**What to produce**
Examine each line of the data. Copy the line if it includes the word "cervical".

Content starts

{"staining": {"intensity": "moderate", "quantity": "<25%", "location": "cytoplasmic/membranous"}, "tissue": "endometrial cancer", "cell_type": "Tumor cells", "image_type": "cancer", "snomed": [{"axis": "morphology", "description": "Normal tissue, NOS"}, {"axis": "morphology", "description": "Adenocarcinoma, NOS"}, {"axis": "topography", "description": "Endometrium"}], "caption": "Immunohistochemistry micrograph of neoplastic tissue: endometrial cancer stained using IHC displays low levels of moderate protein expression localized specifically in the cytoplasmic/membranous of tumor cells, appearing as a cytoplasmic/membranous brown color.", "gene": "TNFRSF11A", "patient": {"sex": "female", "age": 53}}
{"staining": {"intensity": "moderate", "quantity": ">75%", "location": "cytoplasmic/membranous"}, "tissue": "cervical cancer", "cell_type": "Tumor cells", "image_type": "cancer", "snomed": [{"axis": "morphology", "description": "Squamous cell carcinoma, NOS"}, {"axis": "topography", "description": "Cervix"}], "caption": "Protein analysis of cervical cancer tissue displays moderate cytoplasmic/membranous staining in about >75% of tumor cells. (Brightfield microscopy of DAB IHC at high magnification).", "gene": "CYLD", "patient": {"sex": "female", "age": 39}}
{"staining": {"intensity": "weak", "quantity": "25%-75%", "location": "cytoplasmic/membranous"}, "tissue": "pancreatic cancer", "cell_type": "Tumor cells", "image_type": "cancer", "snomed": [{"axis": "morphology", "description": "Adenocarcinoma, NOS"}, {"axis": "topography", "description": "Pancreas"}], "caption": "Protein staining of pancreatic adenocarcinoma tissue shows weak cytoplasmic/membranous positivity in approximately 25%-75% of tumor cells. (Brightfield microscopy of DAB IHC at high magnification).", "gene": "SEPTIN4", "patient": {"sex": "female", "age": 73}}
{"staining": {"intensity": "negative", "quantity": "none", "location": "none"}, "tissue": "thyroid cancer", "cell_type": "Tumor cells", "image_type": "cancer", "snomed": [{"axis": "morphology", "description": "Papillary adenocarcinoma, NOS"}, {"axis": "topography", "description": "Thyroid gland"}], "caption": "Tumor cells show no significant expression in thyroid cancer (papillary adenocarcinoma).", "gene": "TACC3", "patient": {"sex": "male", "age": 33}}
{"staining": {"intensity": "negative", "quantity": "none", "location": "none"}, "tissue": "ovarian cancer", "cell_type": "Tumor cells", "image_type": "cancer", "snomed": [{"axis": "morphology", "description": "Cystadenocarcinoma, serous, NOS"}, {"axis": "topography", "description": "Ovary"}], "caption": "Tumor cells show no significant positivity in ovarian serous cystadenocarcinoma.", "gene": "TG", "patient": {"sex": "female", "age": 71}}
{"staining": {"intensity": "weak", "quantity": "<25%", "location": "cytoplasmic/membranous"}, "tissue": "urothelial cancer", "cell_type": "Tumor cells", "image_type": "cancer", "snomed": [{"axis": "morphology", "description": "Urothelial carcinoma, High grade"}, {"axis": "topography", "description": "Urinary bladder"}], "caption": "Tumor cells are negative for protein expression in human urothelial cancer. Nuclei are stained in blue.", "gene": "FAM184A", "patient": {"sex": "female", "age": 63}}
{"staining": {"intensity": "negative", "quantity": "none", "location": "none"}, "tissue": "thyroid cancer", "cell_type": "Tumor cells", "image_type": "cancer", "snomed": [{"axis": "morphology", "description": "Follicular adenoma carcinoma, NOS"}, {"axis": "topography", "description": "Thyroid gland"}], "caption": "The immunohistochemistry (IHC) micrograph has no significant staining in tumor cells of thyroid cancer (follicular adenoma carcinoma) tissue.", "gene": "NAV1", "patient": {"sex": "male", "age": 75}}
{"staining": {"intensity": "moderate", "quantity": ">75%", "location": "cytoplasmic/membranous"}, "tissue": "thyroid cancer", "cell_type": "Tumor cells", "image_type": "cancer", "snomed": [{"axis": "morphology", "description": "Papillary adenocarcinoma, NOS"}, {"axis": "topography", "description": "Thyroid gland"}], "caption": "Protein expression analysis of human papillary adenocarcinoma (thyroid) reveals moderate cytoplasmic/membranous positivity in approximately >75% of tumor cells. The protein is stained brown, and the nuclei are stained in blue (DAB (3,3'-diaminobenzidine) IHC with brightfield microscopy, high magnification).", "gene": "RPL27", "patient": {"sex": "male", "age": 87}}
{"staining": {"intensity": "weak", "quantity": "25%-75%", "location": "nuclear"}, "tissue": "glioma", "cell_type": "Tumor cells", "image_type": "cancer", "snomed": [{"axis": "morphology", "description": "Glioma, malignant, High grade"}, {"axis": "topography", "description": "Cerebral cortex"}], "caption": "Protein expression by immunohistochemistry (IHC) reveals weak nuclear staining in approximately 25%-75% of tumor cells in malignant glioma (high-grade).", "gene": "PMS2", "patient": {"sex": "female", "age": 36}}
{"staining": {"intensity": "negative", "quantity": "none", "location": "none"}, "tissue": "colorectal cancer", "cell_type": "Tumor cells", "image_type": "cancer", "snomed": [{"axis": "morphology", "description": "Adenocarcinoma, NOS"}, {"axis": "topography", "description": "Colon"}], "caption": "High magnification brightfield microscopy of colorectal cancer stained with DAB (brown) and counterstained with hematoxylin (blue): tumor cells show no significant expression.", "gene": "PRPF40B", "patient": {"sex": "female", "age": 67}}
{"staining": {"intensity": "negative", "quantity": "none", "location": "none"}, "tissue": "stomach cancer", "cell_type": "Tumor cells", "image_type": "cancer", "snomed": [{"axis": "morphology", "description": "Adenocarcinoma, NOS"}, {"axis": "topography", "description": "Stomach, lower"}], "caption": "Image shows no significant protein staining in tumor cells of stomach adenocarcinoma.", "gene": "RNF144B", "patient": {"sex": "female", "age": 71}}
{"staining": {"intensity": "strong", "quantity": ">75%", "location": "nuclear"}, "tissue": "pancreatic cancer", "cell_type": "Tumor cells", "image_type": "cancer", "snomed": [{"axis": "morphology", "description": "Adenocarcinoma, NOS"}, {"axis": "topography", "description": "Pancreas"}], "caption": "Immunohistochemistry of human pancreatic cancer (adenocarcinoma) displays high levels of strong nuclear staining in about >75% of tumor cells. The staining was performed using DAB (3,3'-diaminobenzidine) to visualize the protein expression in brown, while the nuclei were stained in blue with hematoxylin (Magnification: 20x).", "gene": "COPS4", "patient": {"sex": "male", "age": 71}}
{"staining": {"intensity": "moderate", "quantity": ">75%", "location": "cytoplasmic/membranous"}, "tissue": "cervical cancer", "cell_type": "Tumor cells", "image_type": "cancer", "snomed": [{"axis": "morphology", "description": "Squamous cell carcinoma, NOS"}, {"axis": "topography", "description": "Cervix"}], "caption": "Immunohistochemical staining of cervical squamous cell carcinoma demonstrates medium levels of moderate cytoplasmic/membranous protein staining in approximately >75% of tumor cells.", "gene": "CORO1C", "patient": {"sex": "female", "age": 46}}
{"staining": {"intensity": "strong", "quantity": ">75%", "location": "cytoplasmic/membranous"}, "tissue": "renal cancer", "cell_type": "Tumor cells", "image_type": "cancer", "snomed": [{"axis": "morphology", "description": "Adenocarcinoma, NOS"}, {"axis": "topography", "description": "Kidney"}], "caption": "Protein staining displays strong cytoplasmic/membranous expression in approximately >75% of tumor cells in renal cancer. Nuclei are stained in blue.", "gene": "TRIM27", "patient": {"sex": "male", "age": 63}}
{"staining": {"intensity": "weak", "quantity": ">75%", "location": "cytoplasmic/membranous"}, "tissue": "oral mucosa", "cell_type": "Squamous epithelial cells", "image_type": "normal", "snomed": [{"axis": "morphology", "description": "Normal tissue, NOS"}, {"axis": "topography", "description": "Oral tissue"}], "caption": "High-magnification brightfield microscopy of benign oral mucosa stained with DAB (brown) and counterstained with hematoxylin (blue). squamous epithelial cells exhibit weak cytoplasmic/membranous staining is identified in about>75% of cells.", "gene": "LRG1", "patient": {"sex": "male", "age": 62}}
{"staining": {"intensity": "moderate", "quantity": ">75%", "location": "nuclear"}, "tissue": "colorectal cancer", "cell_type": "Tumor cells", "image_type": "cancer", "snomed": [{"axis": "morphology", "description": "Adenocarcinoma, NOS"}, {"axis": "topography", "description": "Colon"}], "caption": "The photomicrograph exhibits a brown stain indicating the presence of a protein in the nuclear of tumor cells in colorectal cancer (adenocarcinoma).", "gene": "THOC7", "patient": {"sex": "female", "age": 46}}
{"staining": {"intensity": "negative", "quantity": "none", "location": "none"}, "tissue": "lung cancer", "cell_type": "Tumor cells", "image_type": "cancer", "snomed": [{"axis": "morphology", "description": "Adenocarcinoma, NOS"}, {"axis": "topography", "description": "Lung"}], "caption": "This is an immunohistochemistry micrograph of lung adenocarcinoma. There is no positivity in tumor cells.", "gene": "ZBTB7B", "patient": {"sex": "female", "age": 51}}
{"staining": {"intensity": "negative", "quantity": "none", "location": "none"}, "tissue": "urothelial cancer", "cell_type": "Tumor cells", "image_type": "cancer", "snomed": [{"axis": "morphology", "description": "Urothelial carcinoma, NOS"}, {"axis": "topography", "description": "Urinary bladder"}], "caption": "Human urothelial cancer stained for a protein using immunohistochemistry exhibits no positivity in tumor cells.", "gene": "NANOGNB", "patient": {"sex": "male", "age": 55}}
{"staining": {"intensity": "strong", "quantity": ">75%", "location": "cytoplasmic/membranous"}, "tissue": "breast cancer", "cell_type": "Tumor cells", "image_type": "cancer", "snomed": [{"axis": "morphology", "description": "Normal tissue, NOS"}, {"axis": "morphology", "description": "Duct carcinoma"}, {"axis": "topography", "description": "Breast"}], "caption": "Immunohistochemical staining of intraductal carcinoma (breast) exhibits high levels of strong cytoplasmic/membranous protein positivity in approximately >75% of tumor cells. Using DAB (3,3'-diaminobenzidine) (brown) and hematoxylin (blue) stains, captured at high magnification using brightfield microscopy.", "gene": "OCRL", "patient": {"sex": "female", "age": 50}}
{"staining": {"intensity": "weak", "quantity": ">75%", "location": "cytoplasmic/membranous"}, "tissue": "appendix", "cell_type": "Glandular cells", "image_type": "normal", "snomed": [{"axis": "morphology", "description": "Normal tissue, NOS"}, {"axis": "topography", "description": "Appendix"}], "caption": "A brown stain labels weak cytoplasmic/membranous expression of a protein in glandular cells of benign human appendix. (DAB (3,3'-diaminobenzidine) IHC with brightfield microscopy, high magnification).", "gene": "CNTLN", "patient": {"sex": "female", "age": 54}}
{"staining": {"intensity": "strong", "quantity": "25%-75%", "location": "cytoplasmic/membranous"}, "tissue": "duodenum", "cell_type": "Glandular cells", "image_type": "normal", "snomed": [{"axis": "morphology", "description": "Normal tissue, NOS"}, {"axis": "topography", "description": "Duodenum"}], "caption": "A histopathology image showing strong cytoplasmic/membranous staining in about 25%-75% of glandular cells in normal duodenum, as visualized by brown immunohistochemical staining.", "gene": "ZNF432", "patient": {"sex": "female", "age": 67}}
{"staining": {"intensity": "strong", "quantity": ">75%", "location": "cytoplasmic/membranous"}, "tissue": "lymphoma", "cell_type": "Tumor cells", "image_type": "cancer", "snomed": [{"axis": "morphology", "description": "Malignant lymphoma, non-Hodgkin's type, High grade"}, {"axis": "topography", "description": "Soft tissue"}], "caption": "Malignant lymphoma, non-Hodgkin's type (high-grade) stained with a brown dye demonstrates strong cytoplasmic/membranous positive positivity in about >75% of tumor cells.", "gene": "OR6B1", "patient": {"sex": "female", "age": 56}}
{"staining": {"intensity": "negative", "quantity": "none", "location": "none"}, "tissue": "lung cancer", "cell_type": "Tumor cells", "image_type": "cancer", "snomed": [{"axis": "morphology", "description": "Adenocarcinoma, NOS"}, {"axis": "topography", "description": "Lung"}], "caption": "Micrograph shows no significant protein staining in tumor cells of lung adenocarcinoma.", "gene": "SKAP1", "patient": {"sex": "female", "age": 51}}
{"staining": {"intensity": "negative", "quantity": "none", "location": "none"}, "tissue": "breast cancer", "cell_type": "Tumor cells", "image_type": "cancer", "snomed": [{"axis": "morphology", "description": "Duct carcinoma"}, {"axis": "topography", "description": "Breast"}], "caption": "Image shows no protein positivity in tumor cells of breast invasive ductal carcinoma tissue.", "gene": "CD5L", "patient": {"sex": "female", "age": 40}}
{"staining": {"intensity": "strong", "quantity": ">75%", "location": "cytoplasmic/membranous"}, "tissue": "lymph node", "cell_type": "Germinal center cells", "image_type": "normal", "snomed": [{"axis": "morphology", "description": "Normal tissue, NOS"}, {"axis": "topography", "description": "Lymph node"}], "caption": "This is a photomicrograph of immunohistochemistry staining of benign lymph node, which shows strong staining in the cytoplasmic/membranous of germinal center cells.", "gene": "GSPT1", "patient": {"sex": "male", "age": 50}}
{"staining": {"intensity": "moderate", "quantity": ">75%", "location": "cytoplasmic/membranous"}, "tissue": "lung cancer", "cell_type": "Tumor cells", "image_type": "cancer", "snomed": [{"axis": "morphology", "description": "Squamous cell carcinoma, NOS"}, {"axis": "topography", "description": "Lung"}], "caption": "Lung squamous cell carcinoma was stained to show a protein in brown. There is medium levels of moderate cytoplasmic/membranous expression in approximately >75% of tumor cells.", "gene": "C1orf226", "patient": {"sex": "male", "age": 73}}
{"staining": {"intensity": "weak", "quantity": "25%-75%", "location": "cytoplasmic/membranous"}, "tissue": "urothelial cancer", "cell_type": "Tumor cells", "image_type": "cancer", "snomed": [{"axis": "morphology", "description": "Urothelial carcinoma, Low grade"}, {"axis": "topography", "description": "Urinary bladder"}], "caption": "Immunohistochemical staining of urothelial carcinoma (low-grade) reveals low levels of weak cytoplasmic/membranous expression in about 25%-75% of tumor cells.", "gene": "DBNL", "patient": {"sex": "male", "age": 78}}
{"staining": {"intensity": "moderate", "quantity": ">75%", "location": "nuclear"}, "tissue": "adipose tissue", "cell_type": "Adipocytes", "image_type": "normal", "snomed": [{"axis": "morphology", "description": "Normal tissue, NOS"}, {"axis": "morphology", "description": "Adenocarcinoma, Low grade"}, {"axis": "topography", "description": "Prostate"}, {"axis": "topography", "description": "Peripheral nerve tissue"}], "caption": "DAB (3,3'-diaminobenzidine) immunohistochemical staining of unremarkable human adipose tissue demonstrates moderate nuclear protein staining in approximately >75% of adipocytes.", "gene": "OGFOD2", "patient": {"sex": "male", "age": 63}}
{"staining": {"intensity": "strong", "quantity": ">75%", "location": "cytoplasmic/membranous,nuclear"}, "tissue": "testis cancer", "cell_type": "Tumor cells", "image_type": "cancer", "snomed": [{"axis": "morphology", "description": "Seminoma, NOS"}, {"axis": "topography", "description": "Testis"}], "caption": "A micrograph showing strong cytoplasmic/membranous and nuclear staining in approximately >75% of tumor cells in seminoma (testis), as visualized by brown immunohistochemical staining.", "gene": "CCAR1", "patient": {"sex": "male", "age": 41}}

Content ends

**Solution to this task**
{"staining": {"intensity": "moderate", "quantity": ">75%", "location": "cytoplasmic/membranous"}, "tissue": "cervical cancer", "cell_type": "Tumor cells", "image_type": "cancer", "snomed": [{"axis": "morphology", "description": "Squamous cell carcinoma, NOS"}, {"axis": "topography", "description": "Cervix"}], "caption": "Protein analysis of cervical cancer tissue displays moderate cytoplasmic/membranous staining in about >75% of tumor cells. (Brightfield microscopy of DAB IHC at high magnification).", "gene": "CYLD", "patient": {"sex": "female", "age": 39}}
{"staining": {"intensity": "moderate", "quantity": ">75%", "location": "cytoplasmic/membranous"}, "tissue": "cervical cancer", "cell_type": "Tumor cells", "image_type": "cancer", "snomed": [{"axis": "morphology", "description": "Squamous cell carcinoma, NOS"}, {"axis": "topography", "description": "Cervix"}], "caption": "Immunohistochemical staining of cervical squamous cell carcinoma demonstrates medium levels of moderate cytoplasmic/membranous protein staining in approximately >75% of tumor cells.", "gene": "CORO1C", "patient": {"sex": "female", "age": 46}}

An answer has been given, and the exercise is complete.